--- Material supplied Enclosed Below ---
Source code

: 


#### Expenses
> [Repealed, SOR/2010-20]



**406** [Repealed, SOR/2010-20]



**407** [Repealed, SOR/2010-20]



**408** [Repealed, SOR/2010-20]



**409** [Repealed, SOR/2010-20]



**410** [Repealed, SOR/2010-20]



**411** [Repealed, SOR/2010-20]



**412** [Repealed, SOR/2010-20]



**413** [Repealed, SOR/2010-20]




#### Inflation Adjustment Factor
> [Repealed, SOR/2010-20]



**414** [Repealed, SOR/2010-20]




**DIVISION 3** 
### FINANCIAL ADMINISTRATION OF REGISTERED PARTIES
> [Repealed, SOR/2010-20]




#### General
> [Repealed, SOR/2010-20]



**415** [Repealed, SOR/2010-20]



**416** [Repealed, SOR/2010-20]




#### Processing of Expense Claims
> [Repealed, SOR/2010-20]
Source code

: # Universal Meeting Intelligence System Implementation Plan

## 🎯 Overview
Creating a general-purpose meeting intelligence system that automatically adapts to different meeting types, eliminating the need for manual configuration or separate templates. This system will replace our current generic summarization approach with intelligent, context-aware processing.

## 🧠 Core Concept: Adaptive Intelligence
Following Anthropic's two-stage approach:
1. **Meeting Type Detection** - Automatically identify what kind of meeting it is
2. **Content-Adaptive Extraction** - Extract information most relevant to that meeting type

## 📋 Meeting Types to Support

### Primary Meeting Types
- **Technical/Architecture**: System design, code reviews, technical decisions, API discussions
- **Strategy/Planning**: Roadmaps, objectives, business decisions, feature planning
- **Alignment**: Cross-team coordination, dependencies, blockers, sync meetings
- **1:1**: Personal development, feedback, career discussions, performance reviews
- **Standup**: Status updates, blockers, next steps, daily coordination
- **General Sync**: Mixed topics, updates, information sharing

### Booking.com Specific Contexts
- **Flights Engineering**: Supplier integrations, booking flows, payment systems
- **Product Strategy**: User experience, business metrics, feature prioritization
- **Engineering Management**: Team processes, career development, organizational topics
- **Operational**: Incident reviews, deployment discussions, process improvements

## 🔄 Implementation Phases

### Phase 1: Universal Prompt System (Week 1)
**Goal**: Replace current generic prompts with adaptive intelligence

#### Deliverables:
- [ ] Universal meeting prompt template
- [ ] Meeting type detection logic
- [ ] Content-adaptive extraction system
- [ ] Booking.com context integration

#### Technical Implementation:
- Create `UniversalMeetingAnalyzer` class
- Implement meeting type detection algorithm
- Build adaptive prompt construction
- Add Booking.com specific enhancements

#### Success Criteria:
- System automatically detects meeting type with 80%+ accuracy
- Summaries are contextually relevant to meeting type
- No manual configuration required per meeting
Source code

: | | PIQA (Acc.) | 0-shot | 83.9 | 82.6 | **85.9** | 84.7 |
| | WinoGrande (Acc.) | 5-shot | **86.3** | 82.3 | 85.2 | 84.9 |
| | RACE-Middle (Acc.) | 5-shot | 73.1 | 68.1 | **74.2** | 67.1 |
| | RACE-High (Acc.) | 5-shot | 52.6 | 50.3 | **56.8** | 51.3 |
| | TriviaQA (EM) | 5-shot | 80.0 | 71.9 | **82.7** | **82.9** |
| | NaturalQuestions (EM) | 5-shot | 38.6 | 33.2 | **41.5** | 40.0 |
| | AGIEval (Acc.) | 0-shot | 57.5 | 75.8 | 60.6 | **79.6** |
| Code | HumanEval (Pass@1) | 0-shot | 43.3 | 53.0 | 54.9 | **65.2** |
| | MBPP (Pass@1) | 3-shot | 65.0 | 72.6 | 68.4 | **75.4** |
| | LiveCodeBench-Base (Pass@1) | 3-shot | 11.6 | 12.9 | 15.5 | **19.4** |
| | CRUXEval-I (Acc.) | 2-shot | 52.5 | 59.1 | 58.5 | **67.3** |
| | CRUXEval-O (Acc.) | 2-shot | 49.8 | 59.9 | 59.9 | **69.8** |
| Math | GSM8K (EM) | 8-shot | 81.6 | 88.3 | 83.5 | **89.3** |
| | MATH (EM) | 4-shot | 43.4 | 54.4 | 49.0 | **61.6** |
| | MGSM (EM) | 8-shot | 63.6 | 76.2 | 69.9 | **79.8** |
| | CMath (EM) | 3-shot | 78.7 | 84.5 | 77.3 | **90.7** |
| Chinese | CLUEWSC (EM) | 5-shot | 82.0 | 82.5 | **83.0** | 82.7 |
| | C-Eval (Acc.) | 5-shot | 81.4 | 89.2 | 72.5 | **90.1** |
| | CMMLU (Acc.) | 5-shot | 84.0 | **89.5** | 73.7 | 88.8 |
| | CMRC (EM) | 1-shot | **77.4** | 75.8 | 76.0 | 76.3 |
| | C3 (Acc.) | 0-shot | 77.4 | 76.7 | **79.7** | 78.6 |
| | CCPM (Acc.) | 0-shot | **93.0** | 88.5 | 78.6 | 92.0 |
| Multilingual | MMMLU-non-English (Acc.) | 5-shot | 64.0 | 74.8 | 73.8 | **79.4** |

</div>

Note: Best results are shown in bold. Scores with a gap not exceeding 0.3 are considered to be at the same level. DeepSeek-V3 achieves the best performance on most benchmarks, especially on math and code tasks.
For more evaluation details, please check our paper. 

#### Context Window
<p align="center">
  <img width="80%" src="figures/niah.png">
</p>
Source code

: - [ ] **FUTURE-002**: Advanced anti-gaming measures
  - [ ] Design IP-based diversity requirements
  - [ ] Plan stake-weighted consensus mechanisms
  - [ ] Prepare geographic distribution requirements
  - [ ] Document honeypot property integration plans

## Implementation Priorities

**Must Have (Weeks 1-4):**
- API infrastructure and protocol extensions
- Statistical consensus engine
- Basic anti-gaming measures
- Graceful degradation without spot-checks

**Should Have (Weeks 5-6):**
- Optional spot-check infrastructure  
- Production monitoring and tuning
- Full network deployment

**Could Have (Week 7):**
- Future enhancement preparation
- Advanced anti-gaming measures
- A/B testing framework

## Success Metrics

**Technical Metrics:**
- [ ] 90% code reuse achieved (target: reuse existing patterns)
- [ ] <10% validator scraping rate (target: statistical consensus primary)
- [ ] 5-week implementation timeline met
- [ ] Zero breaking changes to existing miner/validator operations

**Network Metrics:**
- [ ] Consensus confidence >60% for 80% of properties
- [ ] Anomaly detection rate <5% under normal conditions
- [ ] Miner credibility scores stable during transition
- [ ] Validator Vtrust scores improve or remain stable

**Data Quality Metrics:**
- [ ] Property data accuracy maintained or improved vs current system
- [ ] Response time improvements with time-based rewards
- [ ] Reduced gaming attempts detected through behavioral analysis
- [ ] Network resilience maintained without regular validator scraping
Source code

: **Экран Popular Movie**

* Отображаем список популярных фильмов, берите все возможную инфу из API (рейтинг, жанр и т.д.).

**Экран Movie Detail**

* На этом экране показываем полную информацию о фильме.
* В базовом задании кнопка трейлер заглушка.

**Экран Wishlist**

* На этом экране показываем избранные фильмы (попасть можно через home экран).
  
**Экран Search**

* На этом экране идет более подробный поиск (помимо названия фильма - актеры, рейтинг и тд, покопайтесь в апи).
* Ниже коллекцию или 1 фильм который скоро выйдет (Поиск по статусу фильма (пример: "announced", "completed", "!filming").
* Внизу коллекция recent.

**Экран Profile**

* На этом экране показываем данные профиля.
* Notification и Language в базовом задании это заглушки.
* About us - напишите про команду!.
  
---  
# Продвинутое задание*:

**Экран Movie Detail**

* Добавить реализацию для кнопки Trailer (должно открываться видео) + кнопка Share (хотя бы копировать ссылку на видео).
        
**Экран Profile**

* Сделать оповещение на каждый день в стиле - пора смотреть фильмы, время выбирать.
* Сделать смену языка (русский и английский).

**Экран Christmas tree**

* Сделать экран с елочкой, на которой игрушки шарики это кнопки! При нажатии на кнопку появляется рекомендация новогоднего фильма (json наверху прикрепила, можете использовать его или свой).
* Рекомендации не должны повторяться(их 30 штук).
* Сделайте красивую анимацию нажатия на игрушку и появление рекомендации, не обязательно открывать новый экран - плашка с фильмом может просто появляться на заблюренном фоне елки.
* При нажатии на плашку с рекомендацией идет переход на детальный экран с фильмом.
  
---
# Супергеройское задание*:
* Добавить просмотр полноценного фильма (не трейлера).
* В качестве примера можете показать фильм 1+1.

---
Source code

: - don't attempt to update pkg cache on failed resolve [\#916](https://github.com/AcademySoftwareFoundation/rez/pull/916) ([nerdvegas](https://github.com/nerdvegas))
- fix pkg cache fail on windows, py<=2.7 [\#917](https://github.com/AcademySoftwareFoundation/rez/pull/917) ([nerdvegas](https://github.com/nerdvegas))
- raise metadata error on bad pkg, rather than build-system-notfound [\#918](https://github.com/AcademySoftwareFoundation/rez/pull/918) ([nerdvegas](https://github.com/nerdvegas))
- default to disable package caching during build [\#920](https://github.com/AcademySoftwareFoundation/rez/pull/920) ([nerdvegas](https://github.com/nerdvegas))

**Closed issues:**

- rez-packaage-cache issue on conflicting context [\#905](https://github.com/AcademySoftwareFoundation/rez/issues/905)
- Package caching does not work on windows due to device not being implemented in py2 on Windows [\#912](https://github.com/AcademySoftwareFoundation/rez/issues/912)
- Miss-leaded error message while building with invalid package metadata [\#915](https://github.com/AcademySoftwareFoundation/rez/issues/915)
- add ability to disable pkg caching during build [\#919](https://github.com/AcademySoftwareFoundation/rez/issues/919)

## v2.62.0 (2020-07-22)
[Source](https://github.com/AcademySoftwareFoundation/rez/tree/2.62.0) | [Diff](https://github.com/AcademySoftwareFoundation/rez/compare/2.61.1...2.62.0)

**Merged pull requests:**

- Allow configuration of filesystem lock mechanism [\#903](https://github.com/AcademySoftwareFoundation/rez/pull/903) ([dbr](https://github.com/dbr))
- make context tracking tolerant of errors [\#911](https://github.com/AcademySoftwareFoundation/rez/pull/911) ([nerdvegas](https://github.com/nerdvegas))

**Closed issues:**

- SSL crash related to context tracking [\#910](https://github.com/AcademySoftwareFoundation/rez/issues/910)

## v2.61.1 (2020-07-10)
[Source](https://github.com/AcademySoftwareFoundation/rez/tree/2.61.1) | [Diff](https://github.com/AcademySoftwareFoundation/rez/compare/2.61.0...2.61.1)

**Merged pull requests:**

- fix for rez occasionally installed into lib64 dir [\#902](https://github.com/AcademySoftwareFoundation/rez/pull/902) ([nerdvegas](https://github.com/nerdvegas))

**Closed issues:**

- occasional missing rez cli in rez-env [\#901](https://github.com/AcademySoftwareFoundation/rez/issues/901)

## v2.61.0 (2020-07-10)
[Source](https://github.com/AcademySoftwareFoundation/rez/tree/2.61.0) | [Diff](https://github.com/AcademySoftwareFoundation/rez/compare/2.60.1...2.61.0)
--- End of Enclosed Material supplied ---
◆ Assigned task
In the material above, count the lines that contain the string "Добавить". Reply with the number alone.

◆ Solution for this exercise
2